The new London Co-investment Fund (LCIF) has been given £25 million by the Mayor of London to fund digital startups.

LCIF has been given the money by the mayor of London and the London Enterprise Panel’s “Growing Places Fund”, to "address the funding gap in London faced by tech startups seeking to raise seed investment".

LCIF is also looking for co-investment venture capital firms and angel syndicates with experience of investing in early stage digital, science and technology companies.

The LCIF says it will co-invest alongside up to eight "competitively selected" players in the early stage investment community.

Typically the businesses LCIF says it will support will be emerging from accelerators, incubators and support programmes, and seeking to raise between £250,000 and £1 million. "According to the latest evidence, this is the largest present gap in the market for investment," said LCIF.

The selected co-investment partners will be allocated a “pool” of between £1 million and £5 million of LCIF money that can be drawn upon to co-invest alongside their own money in a number of eligible London-based businesses selected by them.

The decision on who to invest in and on what terms will be the sole responsibility of the selected co-investment partners.

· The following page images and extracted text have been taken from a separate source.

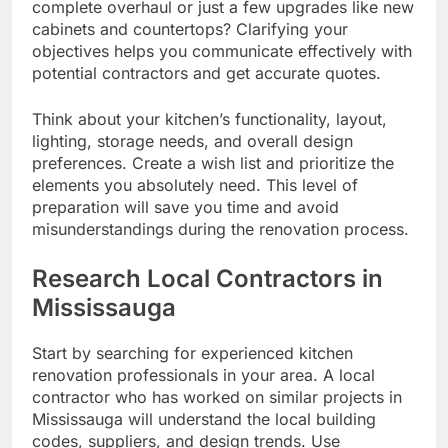
complete overhaul or just a few upgrades like new
cabinets and countertops? Clarifying your
objectives helps you communicate effectively with
potential contractors and get accurate quotes.
Think about your kitchen’s functionality, layout,
lighting, storage needs, and overall design
preferences. Create a wish list and prioritize the
elements you absolutely need. This level of
preparation will save you time and avoid
misunderstandings during the renovation process.
Research Local Contractors in
Mississauga
Start by searching for experienced kitchen
renovation professionals in your area. A local
contractor who has worked on similar projects in
Mississauga will understand the local building
codes, suppliers, and design trends. Use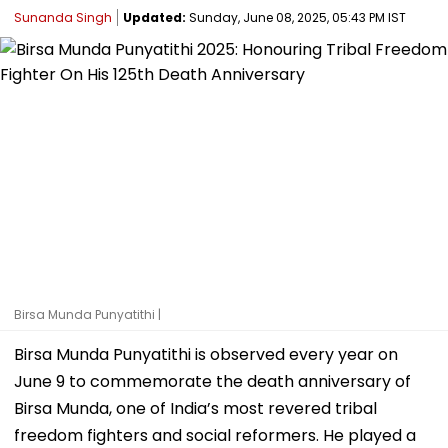
Sunanda Singh
Updated:
Sunday, June 08, 2025, 05:43 PM IST
Birsa Munda Punyatithi |
Birsa Munda Punyatithi is observed every year on
June 9 to commemorate the death anniversary of
Birsa Munda, one of India’s most revered tribal
freedom fighters and social reformers. He played a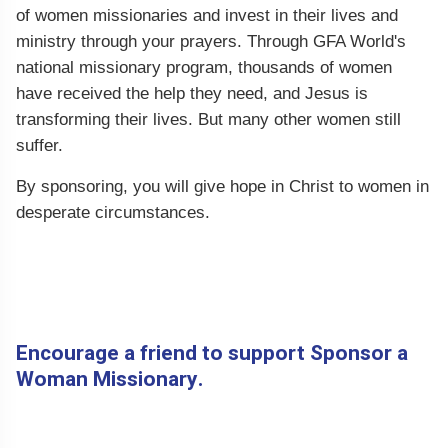
of women missionaries and invest in their lives and
ministry through your prayers. Through GFA World's
national missionary program, thousands of women
have received the help they need, and Jesus is
transforming their lives. But many other women still
suffer.
By sponsoring, you will give hope in Christ to women in
desperate circumstances.
Encourage a friend to support Sponsor a
Woman Missionary.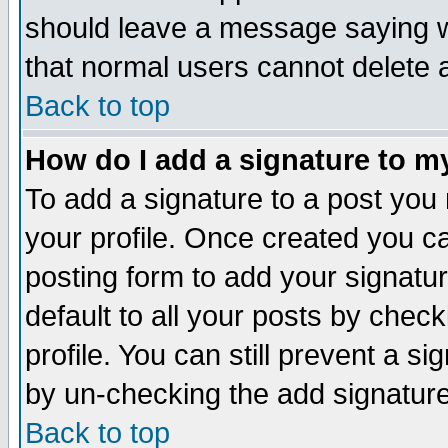
should leave a message saying w
that normal users cannot delete
Back to top
How do I add a signature to m
To add a signature to a post you m
your profile. Once created you 
posting form to add your signatu
default to all your posts by check
profile. You can still prevent a s
by un-checking the add signature
Back to top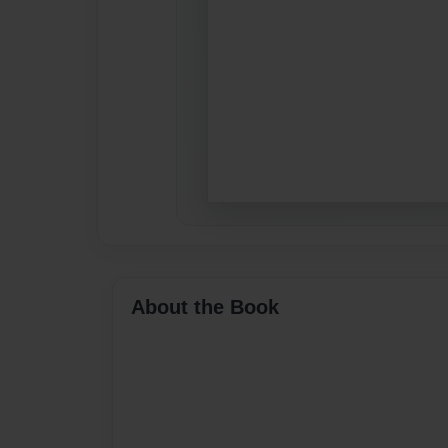
About the Book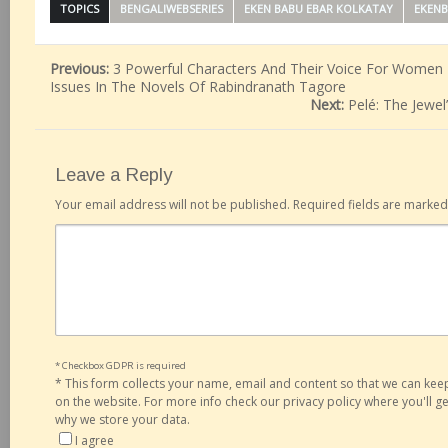
TOPICS
BENGALIWEBSERIES
EKEN BABU EBAR KOLKATAY
EKEN
Previous:
3 Powerful Characters And Their Voice For Wome
Issues In The Novels Of Rabindranath Tagore
Next:
Pelé: The Jewe
Leave a Reply
Your email address will not be published.
Required fields are marke
* Checkbox GDPR is required
*
This form collects your name, email and content so that we can ke
on the website. For more info check our privacy policy where you'll 
why we store your data.
I agree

LCIF will pay a small fee to contribute towards the selected partners’ cost of carrying out due diligence, and subject to eligibility checks and legal due diligence, LCIF will then directly invest the agreed amount in the selected businesses' seed round.

In exceptional circumstances LCIF can fund up to 49 percent of an individual business’ seed round, but LCIF says it will be looking for co-investment partners who can demonstrate the resources and commitment to invest significantly more than LCIF in both total, and on a per deal basis.

The LCIF expects to begin investing towards the end of 2014 and help up to 210 early stage businesses over the next three years.

The initiative was developed in partnership with Capital Enterprise, the membership body for universities, accelerators and incubators that support entrepreneurs in London.

Kit Malthouse, deputy mayor of London for business and enterprise, said: “London’s tech sector is booming with forecasts estimating that it will create 46,000 jobs in the next decade and generate a staggering £12 billion of economic activity.

"Despite this boom, we know that many budding science and tech startups find it difficult to raise the finance they need to grow. That is why we are delighted that we will be investing an initial £25 million that will be used to leverage early stage equity investment into over 200 fledgling London businesses."